Polydopamine (PDA)-activated cobalt sulfide nanospheres responsive to tumor microenvironment (TME) for chemotherapeutic-enhanced photothermal therapy

Tumor microenvironment-responsive CoS@PDA/PEG/DOX (CoPPD) NSs exhibited an admirable photothermal property and high drug loading capacity of 44.6%, which can afford chemotherapeutic-enhanced photothermal therapy. [Display omitted] Most recently, cobalt sulfide (CoS) nanospheres (NSs) have been demonstrated as an ideal high-efficient photothermal agent for tumor elimination. However, the surface of CoS NSs is lack of functional chemical groups or active radicals to incorporate therapeutic agents, which tremendously hinders their versatile utilization in medical field.

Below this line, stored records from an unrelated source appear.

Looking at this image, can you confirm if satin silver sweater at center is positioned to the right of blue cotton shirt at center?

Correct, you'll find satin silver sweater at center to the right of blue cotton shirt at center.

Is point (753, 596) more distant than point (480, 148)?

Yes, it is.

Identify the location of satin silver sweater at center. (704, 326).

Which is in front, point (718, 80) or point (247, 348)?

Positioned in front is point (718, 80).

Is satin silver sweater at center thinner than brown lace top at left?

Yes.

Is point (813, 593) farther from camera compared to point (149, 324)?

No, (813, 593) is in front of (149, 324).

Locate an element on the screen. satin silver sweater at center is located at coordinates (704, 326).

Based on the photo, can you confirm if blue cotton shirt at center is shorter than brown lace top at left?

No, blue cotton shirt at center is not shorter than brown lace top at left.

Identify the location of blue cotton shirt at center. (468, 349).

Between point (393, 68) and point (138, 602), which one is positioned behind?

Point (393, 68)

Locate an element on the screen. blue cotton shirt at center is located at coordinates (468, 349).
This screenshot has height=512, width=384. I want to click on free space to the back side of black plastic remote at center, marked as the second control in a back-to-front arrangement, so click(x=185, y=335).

Here, surface activation of CoS NSs was realized through the growth of polydopamine (PDA) in situ via alkaline-triggered polymerization. Upon the formation of CoS@PDA NSs, thiol-polyethylene glycol (SH-PEG) and chemotherapeutic agent of doxorubicin (DOX) were loaded onto the particle surface by means of π-π electrostatic interaction and Michael addition reactions. As-synthesized CoS@PDA/PEG/DOX (CoPPD) NSs exhibited an admirable photothermal property and high loading capacity of DOX (44.6%). Furthermore, drug release can be accelerated under a more acidic pH condition mimicking tumor microenvironment (TME), ascribed to the protonation of amino group in DOX molecules. Finally, a strong chemotherapeutic-enhanced photothermal therapeutic effect was demonstrated toward solid tumor under near-infrared (NIR) light irradiation without causing significant systemic toxicity. In this regard, this paradigm may offer valuable guidance for the design of multifunctional CoS-based nanoagents for medical treatment.